I know that probably by most, if not all definitions, atoms are not “alive” as we would phrase it, but they ARE little bits of matter that cohere in a manner necessary for them to be called atoms as opposed to say, free-floating electrons or neutrons just hanging out by themselves (if that were even possible).
As you can see , I’m no physicist, but what I mean to ask is how long does a typical unit that we know as an atom – which I’m assuming is a collection of particles like electrons and neutrons and other things that we may or may not be aware of, held together by either the weak or the strong nuclear force – look, don’t jump on me because of my acute and gross ignorance of what an atom actually is (or isn’t) – but what I mean is, if you took what we’d all agree was an atom – let’s just say a hydrogen atom, just for randomness’s sake – is it the prevailing knowledge now that atoms came into existence several hundred thousand years after the so-called Big Bang? And is my understanding that there are a finite number of atoms in our as-of-now “known” universe – in other words, no new atoms “get born” or die of old age or anything like that – in other, other words that they never actually are “removed” from the universe, never to be heard from again – then do they have anything that might constitute a life span?

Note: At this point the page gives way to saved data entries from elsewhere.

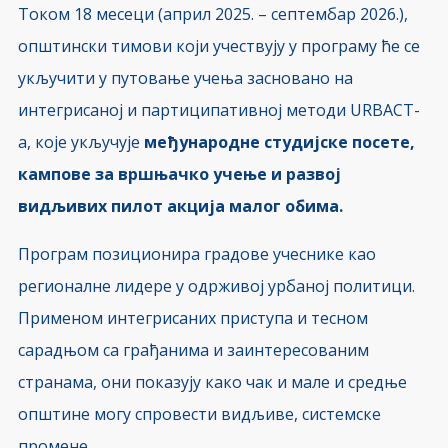
Током 18 месеци (април 2025. – септембар 2026.),
општински тимови који учествују у програму ће се
укључити у путовање учења засновано на
интегрисаној и партиципативној методи URBACT-
а, које укључује
међународне студијске посете,
кампове за вршњачко учење и развој
видљивих пилот акција малог обима.
Програм позиционира градове учеснике као
регионалне лидере у одрживој урбаној политици.
Применом интегрисаних приступа и тесном
сарадњом са грађанима и заинтересованим
странама, они показују како чак и мале и средње
општине могу спровести видљиве, системске
промене.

I mean, let’s say an atom – let’s call him Algernon, just to call him Algernon – sprang into existence several hundred thousand years after the Big Bang. Where he sprang into existence is anyone’s guess, but somehow, Algernon ended up in ME. Maybe he’s an atom in a molecule that hangs out in the minor calcyx of one of my kidneys.

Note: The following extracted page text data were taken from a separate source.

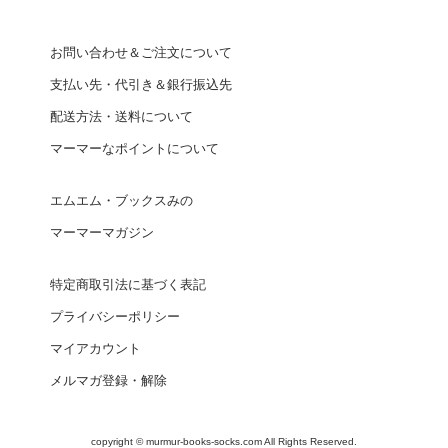
お問い合わせ＆ご注文について
支払い先・代引き＆銀行振込先
配送方法・送料について
マーマーなポイントについて
エムエム・ブックスみの
マーマーマガジン
特定商取引法に基づく表記
プライバシーポリシー
マイアカウント
メルマガ登録・解除
copyright © murmur-books-socks.com All Rights Reserved.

Now I don’t know when Algernon got there – maybe he’s been present since my father’s sperm met my mother’s egg, maybe not – but before that, Algernon was somewhere else, was he not? He didn’t spring into being just because I did.
So, when I die, and I decay, and my atoms go their own ways – I assume that the group of atoms Algernon hung around with in my kidney molecule don’t hang out together after I die “for old times’ sake” but just randomly disperse – how long is Algernon going to be around as we know him? In other words, the same collection of the same electrons and neutrons and other subatomic particles that formed Agernon at the moment he sprang into existence and presumably are the same guys now?
Is Algernon going to just keep going, moving from structure to structure, perhaps being part of a raindrop for a while, then being part of an Arctic moss for a while, then eventually being blasted into space again when the sun explodes, or (God forbid!) be part of a nucleus for an atomic weapon and get fissioned to death?
I guess my question is, will Algernon ever just cease to exist, at least as we know him now? Not “be” under our terms of what “being” is? Will he get annihilated by an atom of anti-matter in a random act of destruction, or will he just entropize out of existence one day?
How long will Algernon, gods bless him, inhabit this area of existence we call the universe?
I’ll leave the question of how many atoms of Albert Einstein are circulating even now in my brain for another session.